___ Exercise material ___

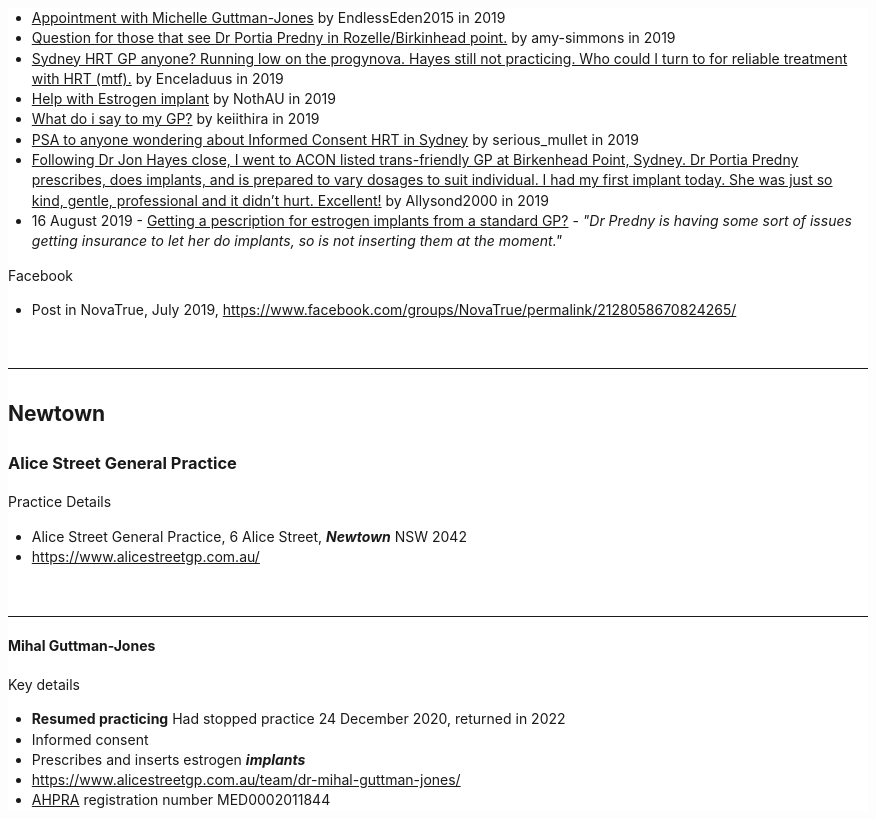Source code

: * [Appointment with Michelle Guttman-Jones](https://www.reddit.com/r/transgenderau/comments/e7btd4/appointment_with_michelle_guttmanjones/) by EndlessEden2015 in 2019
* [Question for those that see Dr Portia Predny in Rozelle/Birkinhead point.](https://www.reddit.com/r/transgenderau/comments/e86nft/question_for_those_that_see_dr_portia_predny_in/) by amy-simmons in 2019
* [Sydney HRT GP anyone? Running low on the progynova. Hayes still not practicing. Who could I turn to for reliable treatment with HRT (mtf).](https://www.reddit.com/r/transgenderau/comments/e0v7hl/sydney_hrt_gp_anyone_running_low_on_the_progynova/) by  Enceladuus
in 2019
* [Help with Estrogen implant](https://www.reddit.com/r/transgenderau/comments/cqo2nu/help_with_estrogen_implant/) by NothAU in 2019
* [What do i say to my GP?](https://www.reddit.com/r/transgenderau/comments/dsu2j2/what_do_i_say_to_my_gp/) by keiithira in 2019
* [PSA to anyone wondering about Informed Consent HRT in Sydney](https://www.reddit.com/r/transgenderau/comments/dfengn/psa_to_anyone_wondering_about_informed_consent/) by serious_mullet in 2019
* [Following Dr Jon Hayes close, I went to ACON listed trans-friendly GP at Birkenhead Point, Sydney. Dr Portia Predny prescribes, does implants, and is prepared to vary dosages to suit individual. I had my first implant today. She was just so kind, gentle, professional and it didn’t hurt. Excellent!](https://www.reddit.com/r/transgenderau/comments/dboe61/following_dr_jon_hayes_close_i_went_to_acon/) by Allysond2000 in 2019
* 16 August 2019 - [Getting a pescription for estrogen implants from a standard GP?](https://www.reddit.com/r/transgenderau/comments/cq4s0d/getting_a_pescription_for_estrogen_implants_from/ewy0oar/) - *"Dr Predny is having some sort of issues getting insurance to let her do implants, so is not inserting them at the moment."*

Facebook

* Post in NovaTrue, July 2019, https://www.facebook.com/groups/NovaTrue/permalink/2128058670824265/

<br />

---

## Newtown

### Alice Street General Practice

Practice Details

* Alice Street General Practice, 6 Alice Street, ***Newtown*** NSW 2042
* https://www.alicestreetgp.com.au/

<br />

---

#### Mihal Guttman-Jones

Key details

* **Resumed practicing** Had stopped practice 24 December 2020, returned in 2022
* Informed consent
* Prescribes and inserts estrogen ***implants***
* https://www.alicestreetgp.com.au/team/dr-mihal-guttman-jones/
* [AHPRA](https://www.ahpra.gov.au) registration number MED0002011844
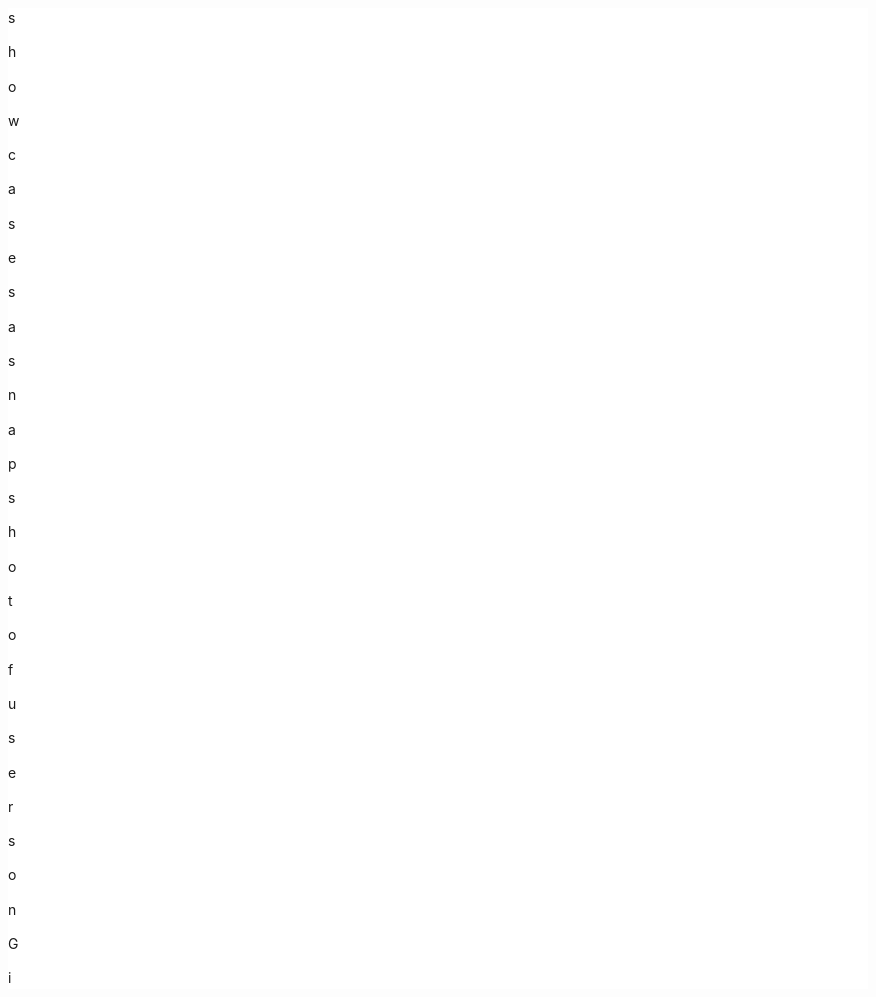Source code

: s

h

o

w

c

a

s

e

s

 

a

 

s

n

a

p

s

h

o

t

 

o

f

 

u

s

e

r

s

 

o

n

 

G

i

___
___ Exercise material ___

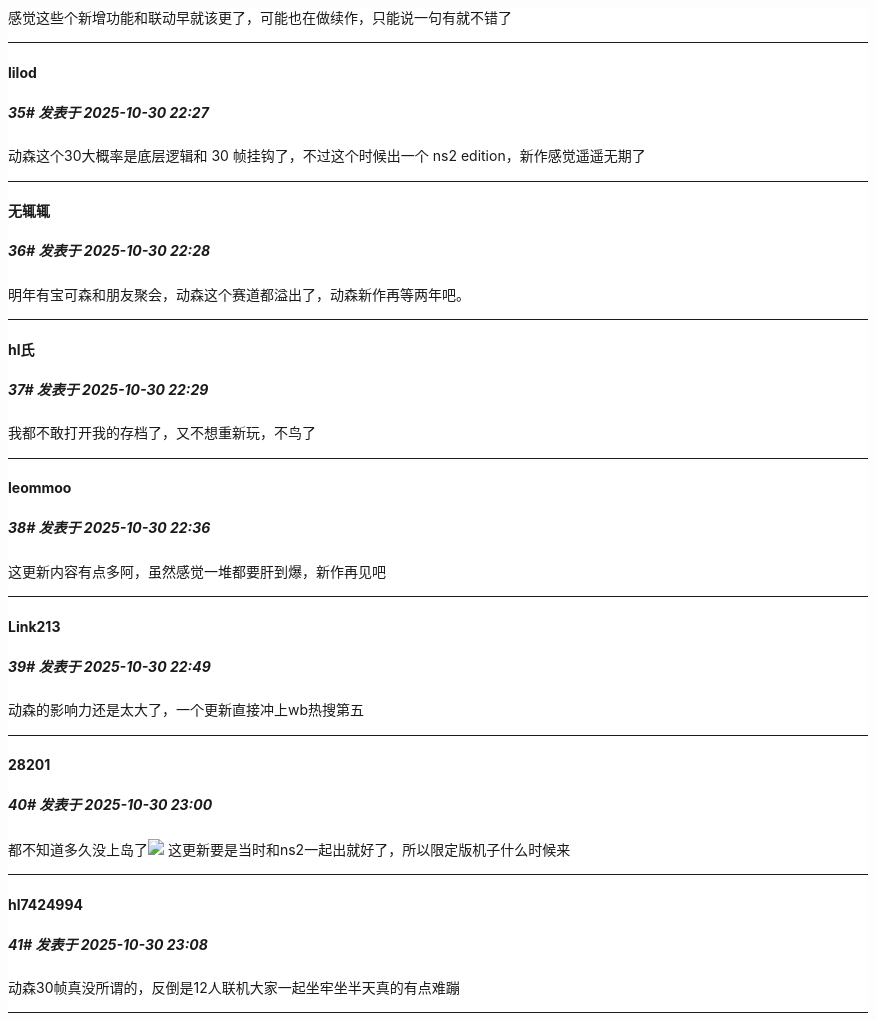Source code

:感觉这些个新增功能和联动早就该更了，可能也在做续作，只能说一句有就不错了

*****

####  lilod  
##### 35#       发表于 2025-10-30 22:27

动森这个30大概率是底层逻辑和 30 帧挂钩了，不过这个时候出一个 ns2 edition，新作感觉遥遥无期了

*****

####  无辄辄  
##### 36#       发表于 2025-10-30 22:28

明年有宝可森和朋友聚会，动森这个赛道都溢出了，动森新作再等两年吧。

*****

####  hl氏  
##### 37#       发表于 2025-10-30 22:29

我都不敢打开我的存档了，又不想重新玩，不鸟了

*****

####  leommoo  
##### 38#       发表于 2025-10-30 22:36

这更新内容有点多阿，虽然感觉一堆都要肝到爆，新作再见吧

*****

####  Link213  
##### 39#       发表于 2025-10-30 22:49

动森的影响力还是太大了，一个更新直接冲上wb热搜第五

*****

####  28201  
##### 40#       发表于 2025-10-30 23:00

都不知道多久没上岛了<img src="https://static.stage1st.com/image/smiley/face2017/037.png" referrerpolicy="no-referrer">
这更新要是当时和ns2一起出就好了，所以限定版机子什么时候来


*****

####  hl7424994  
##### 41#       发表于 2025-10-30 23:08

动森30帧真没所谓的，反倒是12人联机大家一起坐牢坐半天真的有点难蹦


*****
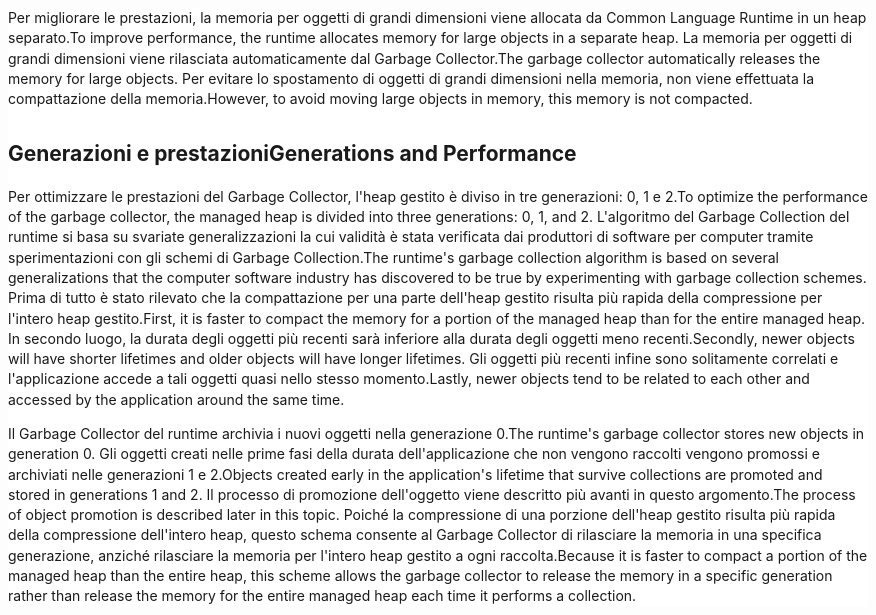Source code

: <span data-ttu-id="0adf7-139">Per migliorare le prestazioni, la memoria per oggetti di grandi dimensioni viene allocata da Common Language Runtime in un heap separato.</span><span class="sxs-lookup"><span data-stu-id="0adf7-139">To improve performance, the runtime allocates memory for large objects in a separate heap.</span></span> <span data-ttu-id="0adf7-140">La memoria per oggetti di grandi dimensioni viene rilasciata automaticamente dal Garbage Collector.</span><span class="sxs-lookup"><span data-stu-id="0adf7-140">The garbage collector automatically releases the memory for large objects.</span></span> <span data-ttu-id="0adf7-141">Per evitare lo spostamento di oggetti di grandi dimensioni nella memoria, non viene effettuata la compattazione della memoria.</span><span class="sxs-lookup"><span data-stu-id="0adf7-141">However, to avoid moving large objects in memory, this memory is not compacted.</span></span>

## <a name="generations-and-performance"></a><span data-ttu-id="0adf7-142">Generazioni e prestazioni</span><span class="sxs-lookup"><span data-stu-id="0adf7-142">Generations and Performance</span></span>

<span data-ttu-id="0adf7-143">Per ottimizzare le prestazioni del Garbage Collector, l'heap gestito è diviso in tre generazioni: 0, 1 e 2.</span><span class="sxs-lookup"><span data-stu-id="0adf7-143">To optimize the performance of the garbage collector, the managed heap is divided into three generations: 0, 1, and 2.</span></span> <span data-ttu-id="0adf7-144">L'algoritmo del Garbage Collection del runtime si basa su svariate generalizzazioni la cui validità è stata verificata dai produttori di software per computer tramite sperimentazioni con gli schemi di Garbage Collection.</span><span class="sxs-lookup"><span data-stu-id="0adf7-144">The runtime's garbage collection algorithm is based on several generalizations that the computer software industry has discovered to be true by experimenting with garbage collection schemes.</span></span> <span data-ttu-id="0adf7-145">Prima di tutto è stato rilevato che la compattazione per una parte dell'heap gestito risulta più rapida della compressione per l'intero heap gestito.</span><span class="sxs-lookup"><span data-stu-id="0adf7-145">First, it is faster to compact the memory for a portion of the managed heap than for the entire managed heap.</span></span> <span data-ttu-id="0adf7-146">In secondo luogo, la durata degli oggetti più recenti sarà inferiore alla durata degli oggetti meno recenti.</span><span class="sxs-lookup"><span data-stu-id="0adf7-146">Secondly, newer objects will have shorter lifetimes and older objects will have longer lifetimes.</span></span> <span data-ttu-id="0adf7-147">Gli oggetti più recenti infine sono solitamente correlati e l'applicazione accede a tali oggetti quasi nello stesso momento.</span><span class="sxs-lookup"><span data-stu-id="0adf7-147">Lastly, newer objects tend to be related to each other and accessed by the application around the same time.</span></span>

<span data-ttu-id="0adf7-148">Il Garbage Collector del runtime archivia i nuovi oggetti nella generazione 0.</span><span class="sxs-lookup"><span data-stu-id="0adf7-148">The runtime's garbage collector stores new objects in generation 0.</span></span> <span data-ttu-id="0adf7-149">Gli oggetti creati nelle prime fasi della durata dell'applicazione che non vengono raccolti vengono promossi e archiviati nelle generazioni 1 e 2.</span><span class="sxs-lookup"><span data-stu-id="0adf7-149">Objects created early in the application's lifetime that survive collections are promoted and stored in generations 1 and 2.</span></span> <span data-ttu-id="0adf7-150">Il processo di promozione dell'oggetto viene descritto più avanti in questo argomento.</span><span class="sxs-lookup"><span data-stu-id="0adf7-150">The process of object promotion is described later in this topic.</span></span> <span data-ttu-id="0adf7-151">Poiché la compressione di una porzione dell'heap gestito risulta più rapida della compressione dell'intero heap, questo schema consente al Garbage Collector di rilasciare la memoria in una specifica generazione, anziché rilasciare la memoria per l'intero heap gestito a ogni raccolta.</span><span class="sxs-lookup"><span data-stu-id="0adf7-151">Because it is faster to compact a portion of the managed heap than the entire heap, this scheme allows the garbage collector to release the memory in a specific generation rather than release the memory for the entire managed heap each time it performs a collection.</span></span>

___

* _Exercise directions_: Please reproduce, word for word, the lines from the one containing "EndlessEden2015 in 2019" through the one containing "NothAU in 2019", both included.

* _Written response_:
: * [Appointment with Michelle Guttman-Jones](https://www.reddit.com/r/transgenderau/comments/e7btd4/appointment_with_michelle_guttmanjones/) by EndlessEden2015 in 2019
* [Question for those that see Dr Portia Predny in Rozelle/Birkinhead point.](https://www.reddit.com/r/transgenderau/comments/e86nft/question_for_those_that_see_dr_portia_predny_in/) by amy-simmons in 2019
* [Sydney HRT GP anyone? Running low on the progynova. Hayes still not practicing. Who could I turn to for reliable treatment with HRT (mtf).](https://www.reddit.com/r/transgenderau/comments/e0v7hl/sydney_hrt_gp_anyone_running_low_on_the_progynova/) by  Enceladuus
in 2019
* [Help with Estrogen implant](https://www.reddit.com/r/transgenderau/comments/cqo2nu/help_with_estrogen_implant/) by NothAU in 2019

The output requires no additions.